New volume explores relationship between social media and universities

Cover of the volume titled Social Media Implications for the University

Faculty of Liberal Arts & Professional Studies Professors Roberta Iannacito-Provenzano and Jana Vizmuller-Zocco, of the Department of Languages, Literatures & Linguistics, have co-edited a new volume titled Social Media:  Implications for the University published by Aracne Editrice in Rome, Italy as part of the series on Social Theory, Communication and Media Studies.

Jana Vizmuller-Zocco

Jana Vizmuller-Zocco

The objective of the volume is to offer a balanced critical reflection on the role of social media in the workings of the engaged university by analyzing, critiquing and exploring the rich ideological and pragmatic relationships ensuing from the intersection between social media and academic life. Using both established methodologies of scientific research and novel approaches, the content highlights the ways in which social media may be applied to research, teaching, and university administration (in particular recruitment and retention).

Roberta Iannacito-Provenzano,

Roberta Iannacito-Provenzano,

The book is the result of completely revised and reworked papers presented at the First Annual International Conference titled “Social Media: Implications for the University” held at York University from May 3 to 5, 2013. The contributions reflect common themes, dealing with the intersection between social media and the university taking account of a wide range of academic and theoretical perspectives.

The most distinctive features of the volume are the following:

  • It deals critically with social media and university research, teaching and administration, focusing overwhelmingly on the Canadian perspective.
  • Its contributions challenge received definitions of knowledge production and reception.
  • Its theoretical impact is focused in the fact that it treats head-on the challenges implicit in the use of digital economy in academic life and offers balanced analyses.
  • The contribution to scholarship is not only theoretical but also practical in that the volume offers feasible, innovative solutions to questions of pedagogy as they relate to social media.
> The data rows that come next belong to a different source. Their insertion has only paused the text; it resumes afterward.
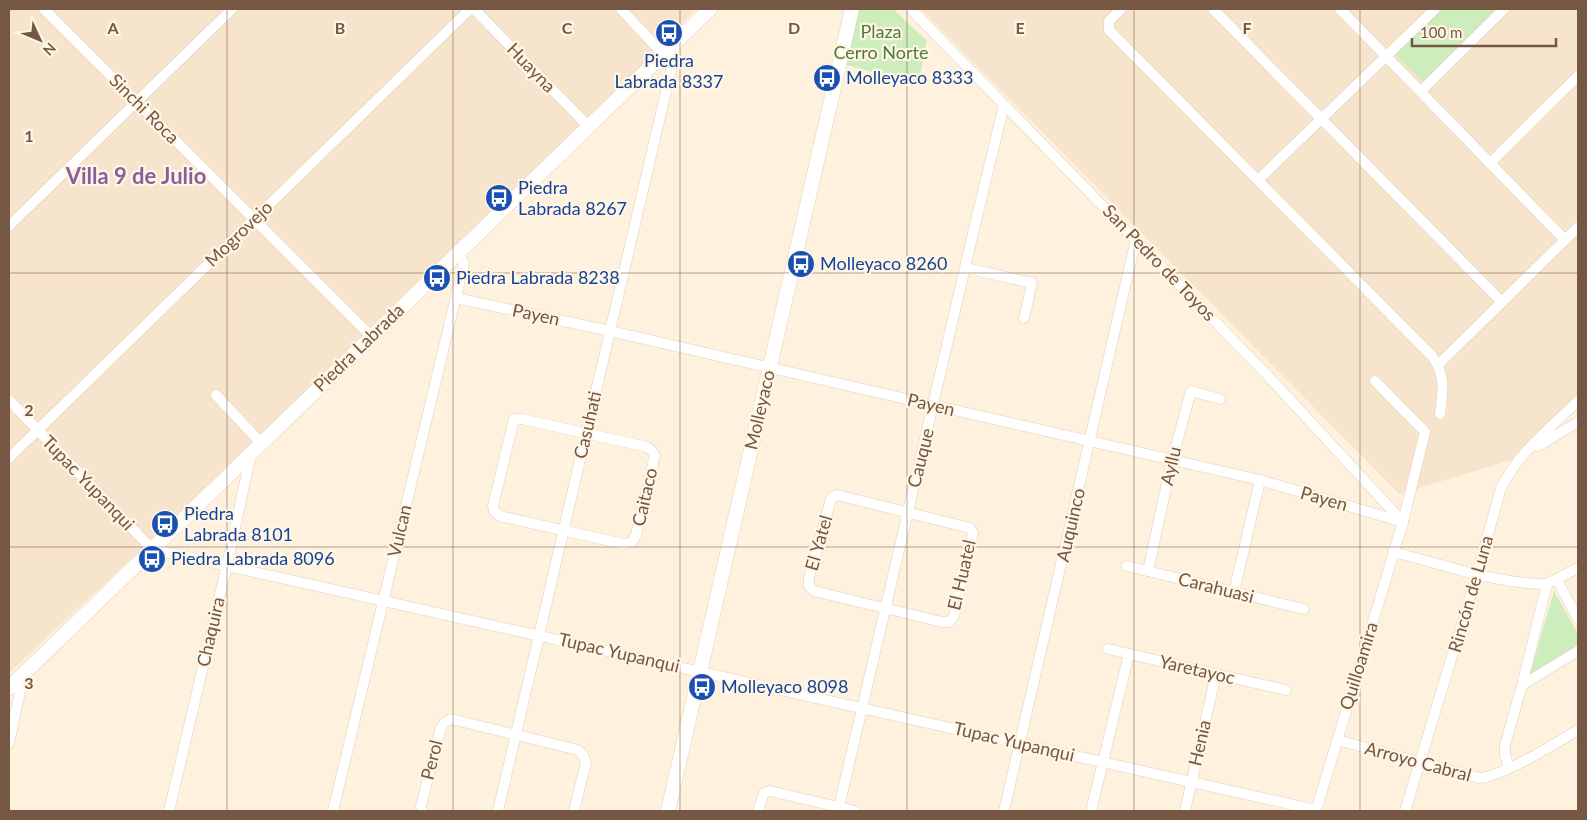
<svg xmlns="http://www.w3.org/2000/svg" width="1587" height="820" font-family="Lato,sans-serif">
<rect width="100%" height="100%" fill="#fef2de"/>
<g fill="#f7e4cc">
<path d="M9,9H696L460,251L9,673Z"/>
<path d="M921,9H1578V400L1518,458L1399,494Z"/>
</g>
<g fill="#ceedbc">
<path d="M857,9H893L927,41L918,85L840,63Z"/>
<path d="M1442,9H1498L1423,82L1395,54Z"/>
<path d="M1554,591L1578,634V650L1529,677Z"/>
</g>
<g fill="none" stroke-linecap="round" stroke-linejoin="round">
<g stroke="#e3ceb9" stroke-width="11">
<g id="minor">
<path d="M44,9L371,336"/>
<path d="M474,9L588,126"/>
<path d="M621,9L663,54"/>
<path d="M911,9L1268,376L1402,521"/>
<path d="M1121,9L1109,21V30L1432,356C1446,376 1443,391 1440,414"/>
<path d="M1213,9L1502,302"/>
<path d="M1340,9L1565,240"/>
<path d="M1421,91L1504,9"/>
<path d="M1490,163L1578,76"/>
<path d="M1258,180L1435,9"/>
<path d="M9,226L232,9"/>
<path d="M966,268L1032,283L1024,318"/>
<path d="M456,298L610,331L1260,480L1403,522"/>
<path d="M1438,365L1578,227"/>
<path d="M216,395L261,443"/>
<path d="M9,400L152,549L1316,810"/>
<path d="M514,419H522L647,447L651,450L655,455L636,535L632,542L624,544L500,516L494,511L493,506Z"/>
<path d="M1538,446L1578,422"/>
<path d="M9,458L470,9"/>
<path d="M837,495L970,528L973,533L954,616L949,622H942L814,591L809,586V578L831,499Z"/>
<path d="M1393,552C1443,564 1495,584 1547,584"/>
<path d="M1127,566L1304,609"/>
<path d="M1148,571L1172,460L1191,391L1220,399"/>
<path d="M1557,580L1578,619"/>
<path d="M1234,592L1260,480"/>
<path d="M1108,649L1286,690"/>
<path d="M1522,685L1547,584L1578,568"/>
<path d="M1337,740L1479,778C1502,777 1556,743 1578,730"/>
<path d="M9,743L24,673"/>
<path d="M1509,768L1505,755V745L1522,685L1578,651"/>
<path d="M169,811L227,565L251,454"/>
<path d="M333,811L464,263L458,252"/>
<path d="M422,811L421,806L440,730L444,723L451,719L578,750L583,755L586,762L574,811"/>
<path d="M498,811L678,40"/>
<path d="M758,811L764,793L770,791L855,811"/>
<path d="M838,811L974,229L1004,105"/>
<path d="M1004,811L1136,239"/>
<path d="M1091,811L1129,654"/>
<path d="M1185,811L1216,674"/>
<path d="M1316,811L1403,522L1425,432L1375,381"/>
<path d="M1405,811L1477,574L1501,488C1517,454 1551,427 1578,401"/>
</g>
</g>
<g stroke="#ebd1b9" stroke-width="15">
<g id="secondary">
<path d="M9,688L710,9"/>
<path d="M668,811L852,9"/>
</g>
</g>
<use href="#minor" stroke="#fff" stroke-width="10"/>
<use href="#secondary" stroke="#fff" stroke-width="14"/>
</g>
<path fill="none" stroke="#765744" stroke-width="1" stroke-opacity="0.55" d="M227,9V811M453,9V811M680,9V811M907,9V811M1134,9V811M1360,9V811M9,273H1578M9,547H1578"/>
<defs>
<g id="bus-disc" transform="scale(1.4375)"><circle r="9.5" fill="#1a4fb4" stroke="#fff6e6"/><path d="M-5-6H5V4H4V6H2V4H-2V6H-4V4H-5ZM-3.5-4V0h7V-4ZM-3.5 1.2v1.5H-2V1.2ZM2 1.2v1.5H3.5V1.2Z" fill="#fff"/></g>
</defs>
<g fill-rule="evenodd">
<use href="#bus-disc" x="669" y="33"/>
<use href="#bus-disc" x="827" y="78"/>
<use href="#bus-disc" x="499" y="198"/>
<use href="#bus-disc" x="801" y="264"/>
<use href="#bus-disc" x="437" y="278"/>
<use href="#bus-disc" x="165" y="524"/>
<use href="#bus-disc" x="152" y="559"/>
<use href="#bus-disc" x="702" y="687"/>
</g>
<g text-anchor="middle" stroke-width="4.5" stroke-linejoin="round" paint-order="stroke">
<g font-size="18" fill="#4d7d3b" stroke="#fff6e6">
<text x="881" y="38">Plaza<tspan x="881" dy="21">Cerro Norte</tspan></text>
</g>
<g font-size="18" fill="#164399" stroke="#fff6e6" text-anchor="start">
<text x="669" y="67" text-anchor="middle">Piedra<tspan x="669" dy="21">Labrada 8337</tspan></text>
<text x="846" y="84">Molleyaco 8333</text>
<text x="518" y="194">Piedra<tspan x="518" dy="21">Labrada 8267</tspan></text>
<text x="820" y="270">Molleyaco 8260</text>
<text x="456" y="284">Piedra Labrada 8238</text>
<text x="184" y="520">Piedra<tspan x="184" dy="21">Labrada 8101</tspan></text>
<text x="171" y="565">Piedra Labrada 8096</text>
<text x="721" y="693">Molleyaco 8098</text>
</g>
<g font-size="18" fill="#765744" stroke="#fff6e6">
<text transform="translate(531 68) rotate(46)" y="6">Huayna</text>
<text transform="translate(144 109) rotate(45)" y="6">Sinchi Roca</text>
<text transform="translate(239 234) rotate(-44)" y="6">Mogrovejo</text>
<text transform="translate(1159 263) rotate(46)" y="6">San Pedro de Toyos</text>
<text transform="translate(536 315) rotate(12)" y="6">Payen</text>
<text transform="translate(359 348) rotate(-44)" y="6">Piedra Labrada</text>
<text transform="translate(931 405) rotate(13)" y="6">Payen</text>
<text transform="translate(760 410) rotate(-77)" y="6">Molleyaco</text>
<text transform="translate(588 425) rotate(-77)" y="6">Casuhati</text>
<text transform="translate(921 458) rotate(-76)" y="6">Cauque</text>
<text transform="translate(1171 466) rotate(-77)" y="6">Ayllu</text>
<text transform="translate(88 483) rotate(46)" y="6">Tupac Yupanqui</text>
<text transform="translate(645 497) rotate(-77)" y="6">Caitaco</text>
<text transform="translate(1324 499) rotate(16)" y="6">Payen</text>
<text transform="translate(1071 525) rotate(-77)" y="6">Auquinco</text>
<text transform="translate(400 531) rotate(-77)" y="6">Vulcan</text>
<text transform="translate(819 543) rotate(-74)" y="6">El Yatel</text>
<text transform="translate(962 575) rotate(-77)" y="6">El Huatel</text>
<text transform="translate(1216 588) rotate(14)" y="6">Carahuasi</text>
<text transform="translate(1471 594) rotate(-74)" y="6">Rincón de Luna</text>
<text transform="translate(211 632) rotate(-77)" y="6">Chaquira</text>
<text transform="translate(619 653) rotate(13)" y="6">Tupac Yupanqui</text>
<text transform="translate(1359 666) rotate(-73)" y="6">Quilloamira</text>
<text transform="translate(1197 670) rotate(13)" y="6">Yaretayoc</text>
<text transform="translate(1014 742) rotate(13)" y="6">Tupac Yupanqui</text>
<text transform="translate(1200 743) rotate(-77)" y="6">Henia</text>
<text transform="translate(432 760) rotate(-76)" y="6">Perol</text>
<text transform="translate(1418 762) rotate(15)" y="6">Arroyo Cabral</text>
</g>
<g font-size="22" font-weight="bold" fill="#885f9a" stroke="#fff6e6">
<text x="136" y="184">Villa 9 de Julio</text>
</g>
</g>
<g font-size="16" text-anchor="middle" font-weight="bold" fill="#765744" stroke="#fff6e6" stroke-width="4.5" stroke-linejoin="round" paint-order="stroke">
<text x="113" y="34">A</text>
<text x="340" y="34">B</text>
<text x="567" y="34">C</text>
<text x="794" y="34">D</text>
<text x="1020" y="34">E</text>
<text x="1247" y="34">F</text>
<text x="29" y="142">1</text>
<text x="29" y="416">2</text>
<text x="29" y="689">3</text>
</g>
<rect width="1587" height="820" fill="none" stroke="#765744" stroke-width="20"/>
<g transform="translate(40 40) rotate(134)" stroke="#fff6e6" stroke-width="4" paint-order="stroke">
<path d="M0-4L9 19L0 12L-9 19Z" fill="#765744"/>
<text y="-8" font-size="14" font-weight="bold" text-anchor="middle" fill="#765744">N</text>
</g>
<path d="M1412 38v8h144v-8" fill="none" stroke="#765744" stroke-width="2.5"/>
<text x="1420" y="38" font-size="15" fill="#765744" stroke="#fff6e6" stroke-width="4" paint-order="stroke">100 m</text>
</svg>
The volume contains contributions by the following faculty:

  • Roberta Iannacito-Provenzano and Jana Vizmuller-Zocco  (York University)
  • David Toews (York University)
  • Bob Hanke (York University)
  • Roger Ulrich (Dartmouth College)
  • Aleksandar Lukac (York University)
  • Amy Thurlow and Brent King (Mount Saint Vincent University)
  • Mike Nantais and Jackie Kirk  (Brandon University)
  • Mark Bauerlein (Emory University)
  • Heather Lotherington, Mary Pat O’Meara and Krista Jensen (York University)
  • Laura D’Amelio (York University)

The research backing the book was supported by a Social Sciences & Humanities Research Council of Canada Connection Grant.